Mellody Hobson, president of Ariel Investments—who has pounded the table on the importance of diversity at companies—says this is key.
“If you want to be world class, if you want to have a workforce that represents all the customers you’re going to have and all the ideas that are going to be important to them, I think you need to make sure that everyone’s in the room,” Hobson told Yahoo Finance at the Dreamforce conference in San Francisco. “This is not about do-gooderism. This is about bottom line.”
Hobson added that for companies to make progress in increasing diversity, they need to have a sense of urgency.
“Hold yourself to the exact same standards that you do everything else at your company… the exact same sense of urgency,” she said. “If you have a company that’s concerned about profitability, they’ll stay laser-focused on that. If they’re concerned about product quality and it’s going to make or break the company, they’re laser-focused on it. For whatever reason, when it comes to diversity and inclusion, we say ‘we’re working on it.’ When there’s not that same sense of urgency, there’s not those metrics theres not those same incentives.”

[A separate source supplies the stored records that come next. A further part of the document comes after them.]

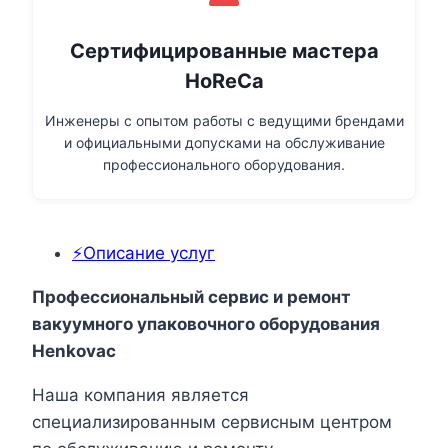
Сертифицированные мастера
HoReCa
Инженеры с опытом работы с ведущими брендами
и официальными допусками на обслуживание
профессионального оборудования.
⚡Описание услуг
Профессиональный сервис и ремонт
вакуумного упаковочного оборудования
Henkovac
Наша компания является
специализированным сервисным центром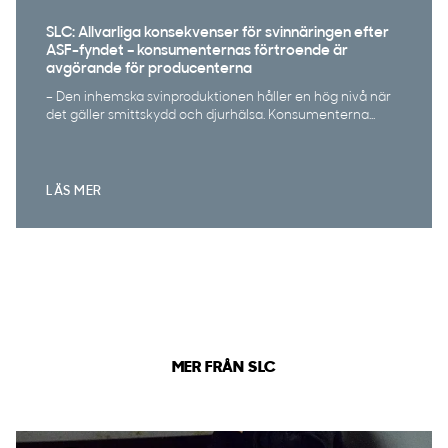
SLC: Allvarliga konsekvenser för svinnäringen efter
ASF-fyndet – konsumenternas förtroende är
avgörande för producenterna
– Den inhemska svinproduktionen håller en hög nivå när
det gäller smittskydd och djurhälsa. Konsumenterna...
LÄS MER
MER FRÅN SLC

Hobson, who is on the boards of Starbucks (SBUX) and Estee Lauder (EL) and was chairman of the board of DreamWorks Animation before it was sold, added that people must be incentivized.
“Otherwise, you’ll be on the wrong side of history,” she said. “But more importantly, I don’t think you’ll be as successful as you can be.”

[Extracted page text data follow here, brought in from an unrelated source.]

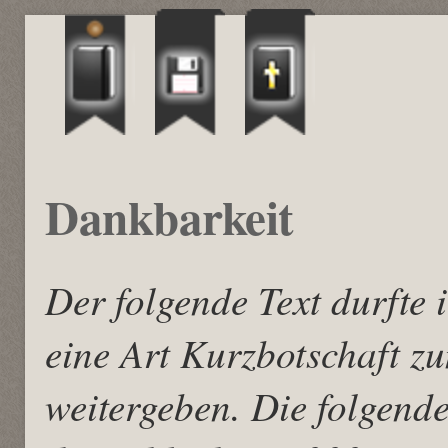
Dankbarkeit
Der folgende Text durfte 
eine Art Kurzbotschaft 
weitergeben. Die folgende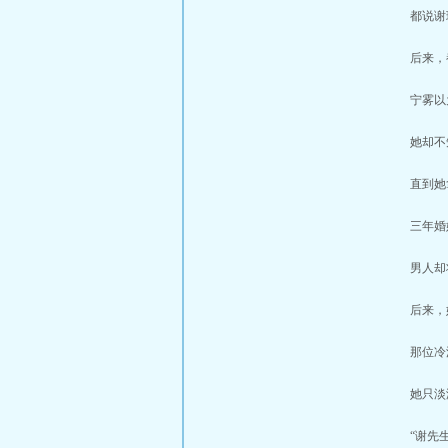
都说谢琮
后来，
宁雾以为
她却不知
直到她
三年婚姻
男人却将
后来，
那位冷漠
她只淡
“谢先生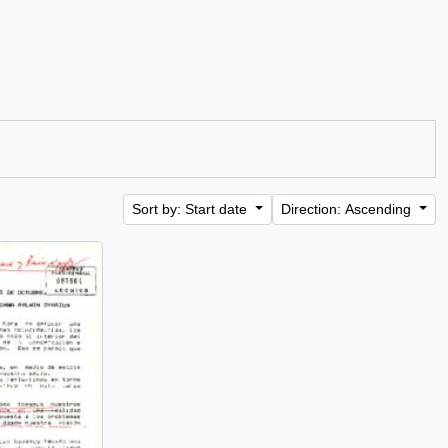
Sort by: Start date
Direction: Ascending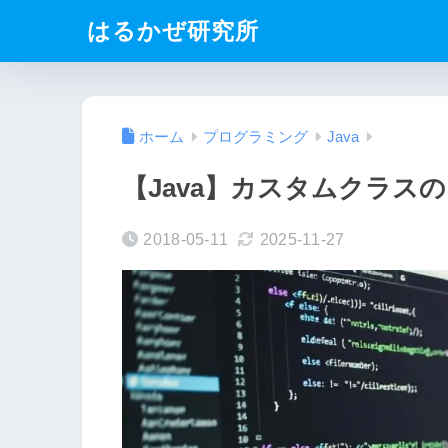
はるかぜ研究所
ホーム
プログラミング
Java
【Java】カスタムクラス
2018-05-11
2025-11-27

While the merits of diversification seem to be widely accepted when it comes to investing, Hobson added it’s not as accepted when it comes to people.
“It’s interesting to me that I come from the investment business,” she said. “There’s so much conversation about diversification and yet in this area of diversification of employees, we don’t have that same hardwiring.”
“There’s a lot that’s being challenged. Unchecked, this will set us back pretty dramatically,” Hobson said. “Am I concerned about the rhetoric and how some people have been given license to say things that I think are very damaging? I’m concerned.”
Hobson, who has been vocal for many years that we are nowhere near a “post racial” world, said both sexism and racism are a problem.
“I’m not into comparative shopping. This is a situation where we’re talking about ‘-isms’ that are all bad. They’re equal opportunity bad. I’m not going to try to split hairs on what is more damaging than another because I just don’t see it that way,” she said.